Transforming Community Services was a programme in the English NHS which operated from 2008 at a national level and continued during the implementation of the Health and Social Care Act 2012. Although the rhetoric of the programme was about improving the quality of community services the reality was mostly concerned with structural changes.

Community services in England did not fit easily into the model of the NHS developed under the National Health Service and Community Care Act 1990 and were repeatedly reorganised. When primary care trusts were established most of the free-standing community NHS trusts were dissolved and taken over by the PCTs – sometimes being divided up in the process.
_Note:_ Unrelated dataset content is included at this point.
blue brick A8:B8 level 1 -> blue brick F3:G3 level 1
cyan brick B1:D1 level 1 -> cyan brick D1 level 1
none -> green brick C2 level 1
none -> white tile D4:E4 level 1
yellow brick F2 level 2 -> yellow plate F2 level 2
This left the PCTs in the position of both commissioning and providing services. The Transforming Community Services programme encouraged PCTs to divest themselves of their community services.
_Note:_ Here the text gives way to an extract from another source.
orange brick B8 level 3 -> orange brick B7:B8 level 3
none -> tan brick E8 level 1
In some areas community services were transferred to acute hospital trusts or mental health trusts. Nineteen free-standing community health trusts were established up to 2012. in some areas provision was moved to the private sector. Services in Surrey were transferred to Virgin Healthcare. According to Nigel Edwards "Officials gave the strong impression that they would be happy to see the entire community service workforce moved off the NHS payroll, and policy changes were put in place to assist this".

In other areas NHS staff were encouraged to set up a community interest company in the hope that if owned by the nurses and therapists who run the services the organisations would be more imaginative and flexible. Francis Maude praised Inclusion Healthcare, a very small CIC in Leicester, at a speech in December 2014 saying the company could provide care more cheaply and simply than the NHS. He related how Inclusion had helped a homeless man with leg ulcers who was refusing to go into hospital because he could not afford to put his dog in kennels while he was thereby writing "a cheque for £200 or whatever it cost to have the dog vaccinated and put into kennels". According to Maude, the firm said "actually if we had still been in the NHS we could never have done that without endless process and bureaucracy and auditing and which budget does it come out of, and how do we account for it, and it would never have happened”.

Proposals to move services out of the NHS were not always welcomed by patients or staff. In Gloucestershire proposals to set up a social enterprise were abandoned after a Judicial Review brought by a patient backed by a campaign involving both the public and the staff.